-- Problem to solve --
Turn the stretch of rows below from the very first line through the line containing "genus: Coccinella" into a numbered list, skipping any blank lines.

------------------------------------------------------------

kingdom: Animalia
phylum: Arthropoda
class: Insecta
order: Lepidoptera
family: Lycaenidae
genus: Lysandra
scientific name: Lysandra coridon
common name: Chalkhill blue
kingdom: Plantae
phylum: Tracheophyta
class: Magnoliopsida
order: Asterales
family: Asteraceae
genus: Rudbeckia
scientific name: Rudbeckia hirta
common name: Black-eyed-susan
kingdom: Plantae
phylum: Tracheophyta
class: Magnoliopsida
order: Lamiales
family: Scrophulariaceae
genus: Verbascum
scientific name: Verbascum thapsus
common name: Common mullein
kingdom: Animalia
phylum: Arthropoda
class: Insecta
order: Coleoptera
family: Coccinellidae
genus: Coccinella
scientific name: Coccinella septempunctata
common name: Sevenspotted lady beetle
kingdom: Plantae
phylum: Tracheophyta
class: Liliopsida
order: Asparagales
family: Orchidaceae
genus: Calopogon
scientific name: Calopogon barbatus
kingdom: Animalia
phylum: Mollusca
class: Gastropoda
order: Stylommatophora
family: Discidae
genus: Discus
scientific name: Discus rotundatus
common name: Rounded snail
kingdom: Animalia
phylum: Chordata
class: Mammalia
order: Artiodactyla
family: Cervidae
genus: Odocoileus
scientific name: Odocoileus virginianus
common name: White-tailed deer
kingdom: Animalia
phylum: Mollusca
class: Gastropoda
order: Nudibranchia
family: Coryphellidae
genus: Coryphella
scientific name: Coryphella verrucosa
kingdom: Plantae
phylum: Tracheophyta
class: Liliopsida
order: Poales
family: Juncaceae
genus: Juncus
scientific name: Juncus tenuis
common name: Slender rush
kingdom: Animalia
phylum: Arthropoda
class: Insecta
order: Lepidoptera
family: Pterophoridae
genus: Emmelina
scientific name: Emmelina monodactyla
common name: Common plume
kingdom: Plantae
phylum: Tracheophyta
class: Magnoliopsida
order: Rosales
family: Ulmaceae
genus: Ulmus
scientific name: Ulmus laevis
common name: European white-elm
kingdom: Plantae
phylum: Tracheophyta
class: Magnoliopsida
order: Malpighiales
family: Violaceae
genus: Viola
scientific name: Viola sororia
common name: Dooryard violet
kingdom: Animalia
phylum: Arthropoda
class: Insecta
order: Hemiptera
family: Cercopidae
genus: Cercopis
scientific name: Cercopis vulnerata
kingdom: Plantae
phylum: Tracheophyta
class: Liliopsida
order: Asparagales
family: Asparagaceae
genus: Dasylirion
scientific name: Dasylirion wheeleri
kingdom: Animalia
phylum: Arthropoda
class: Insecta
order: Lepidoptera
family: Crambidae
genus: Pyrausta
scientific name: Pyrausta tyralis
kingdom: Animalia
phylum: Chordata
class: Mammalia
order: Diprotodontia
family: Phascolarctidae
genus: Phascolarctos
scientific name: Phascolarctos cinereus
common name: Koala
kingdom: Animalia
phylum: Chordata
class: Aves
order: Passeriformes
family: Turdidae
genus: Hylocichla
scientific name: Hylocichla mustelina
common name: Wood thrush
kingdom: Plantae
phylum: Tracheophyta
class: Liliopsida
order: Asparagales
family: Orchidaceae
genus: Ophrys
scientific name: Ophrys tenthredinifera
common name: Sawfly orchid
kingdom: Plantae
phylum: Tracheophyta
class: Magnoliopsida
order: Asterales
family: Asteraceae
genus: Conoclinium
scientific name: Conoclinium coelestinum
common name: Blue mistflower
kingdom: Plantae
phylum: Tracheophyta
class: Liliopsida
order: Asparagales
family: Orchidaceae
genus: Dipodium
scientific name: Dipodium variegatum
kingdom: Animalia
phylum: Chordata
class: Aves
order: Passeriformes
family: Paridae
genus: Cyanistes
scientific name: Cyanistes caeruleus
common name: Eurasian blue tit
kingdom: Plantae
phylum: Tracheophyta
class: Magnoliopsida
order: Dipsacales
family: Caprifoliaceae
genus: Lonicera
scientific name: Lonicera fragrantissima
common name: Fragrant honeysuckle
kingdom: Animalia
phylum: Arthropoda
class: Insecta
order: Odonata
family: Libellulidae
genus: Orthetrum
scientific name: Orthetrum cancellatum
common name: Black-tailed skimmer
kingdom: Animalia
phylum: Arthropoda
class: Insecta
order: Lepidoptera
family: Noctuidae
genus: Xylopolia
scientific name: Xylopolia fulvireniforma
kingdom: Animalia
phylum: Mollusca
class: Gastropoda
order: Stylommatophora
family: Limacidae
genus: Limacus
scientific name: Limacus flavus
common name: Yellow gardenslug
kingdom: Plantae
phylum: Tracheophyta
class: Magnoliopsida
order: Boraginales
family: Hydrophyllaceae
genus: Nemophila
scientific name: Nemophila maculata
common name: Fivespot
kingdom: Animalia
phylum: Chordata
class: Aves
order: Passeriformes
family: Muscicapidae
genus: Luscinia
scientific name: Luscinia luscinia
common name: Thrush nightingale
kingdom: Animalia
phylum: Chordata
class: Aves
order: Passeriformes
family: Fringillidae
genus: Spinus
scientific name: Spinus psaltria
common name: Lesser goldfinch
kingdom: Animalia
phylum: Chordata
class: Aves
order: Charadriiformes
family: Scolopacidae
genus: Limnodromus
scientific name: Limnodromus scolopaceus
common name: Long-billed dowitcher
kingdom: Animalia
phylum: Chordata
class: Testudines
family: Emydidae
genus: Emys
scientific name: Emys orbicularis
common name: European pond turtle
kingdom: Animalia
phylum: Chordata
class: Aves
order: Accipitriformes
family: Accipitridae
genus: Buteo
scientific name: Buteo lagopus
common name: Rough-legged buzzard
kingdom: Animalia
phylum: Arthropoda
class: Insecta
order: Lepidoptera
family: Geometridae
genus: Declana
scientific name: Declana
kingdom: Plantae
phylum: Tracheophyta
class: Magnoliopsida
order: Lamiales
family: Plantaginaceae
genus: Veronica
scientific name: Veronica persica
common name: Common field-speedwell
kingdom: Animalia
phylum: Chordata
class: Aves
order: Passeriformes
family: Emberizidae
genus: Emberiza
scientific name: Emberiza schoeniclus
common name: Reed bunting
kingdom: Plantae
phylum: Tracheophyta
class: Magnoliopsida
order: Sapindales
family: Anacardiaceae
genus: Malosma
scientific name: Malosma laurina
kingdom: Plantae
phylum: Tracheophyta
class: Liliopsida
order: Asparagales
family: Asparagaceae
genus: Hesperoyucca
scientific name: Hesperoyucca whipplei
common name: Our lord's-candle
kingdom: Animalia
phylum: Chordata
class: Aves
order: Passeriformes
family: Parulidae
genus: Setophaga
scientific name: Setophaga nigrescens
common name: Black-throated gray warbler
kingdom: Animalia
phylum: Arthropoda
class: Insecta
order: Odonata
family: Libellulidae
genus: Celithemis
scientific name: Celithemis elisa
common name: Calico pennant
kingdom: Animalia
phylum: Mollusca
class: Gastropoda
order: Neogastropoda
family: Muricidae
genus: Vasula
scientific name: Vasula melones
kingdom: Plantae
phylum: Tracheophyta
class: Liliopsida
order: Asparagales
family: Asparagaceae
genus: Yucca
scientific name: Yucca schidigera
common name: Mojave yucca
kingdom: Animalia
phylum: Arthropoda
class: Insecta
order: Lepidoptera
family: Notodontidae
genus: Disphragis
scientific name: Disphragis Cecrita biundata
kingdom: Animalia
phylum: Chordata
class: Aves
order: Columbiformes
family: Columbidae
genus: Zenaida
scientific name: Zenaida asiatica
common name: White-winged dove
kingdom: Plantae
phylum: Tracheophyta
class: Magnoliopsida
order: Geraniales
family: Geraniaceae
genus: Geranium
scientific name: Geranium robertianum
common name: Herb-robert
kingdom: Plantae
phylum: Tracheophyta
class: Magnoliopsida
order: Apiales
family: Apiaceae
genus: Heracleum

------------------------------------------------------------

-- Solution for this exercise --
1. kingdom: Animalia
2. phylum: Arthropoda
3. class: Insecta
4. order: Lepidoptera
5. family: Lycaenidae
6. genus: Lysandra
7. scientific name: Lysandra coridon
8. common name: Chalkhill blue
9. kingdom: Plantae
10. phylum: Tracheophyta
11. class: Magnoliopsida
12. order: Asterales
13. family: Asteraceae
14. genus: Rudbeckia
15. scientific name: Rudbeckia hirta
16. common name: Black-eyed-susan
17. kingdom: Plantae
18. phylum: Tracheophyta
19. class: Magnoliopsida
20. order: Lamiales
21. family: Scrophulariaceae
22. genus: Verbascum
23. scientific name: Verbascum thapsus
24. common name: Common mullein
25. kingdom: Animalia
26. phylum: Arthropoda
27. class: Insecta
28. order: Coleoptera
29. family: Coccinellidae
30. genus: Coccinella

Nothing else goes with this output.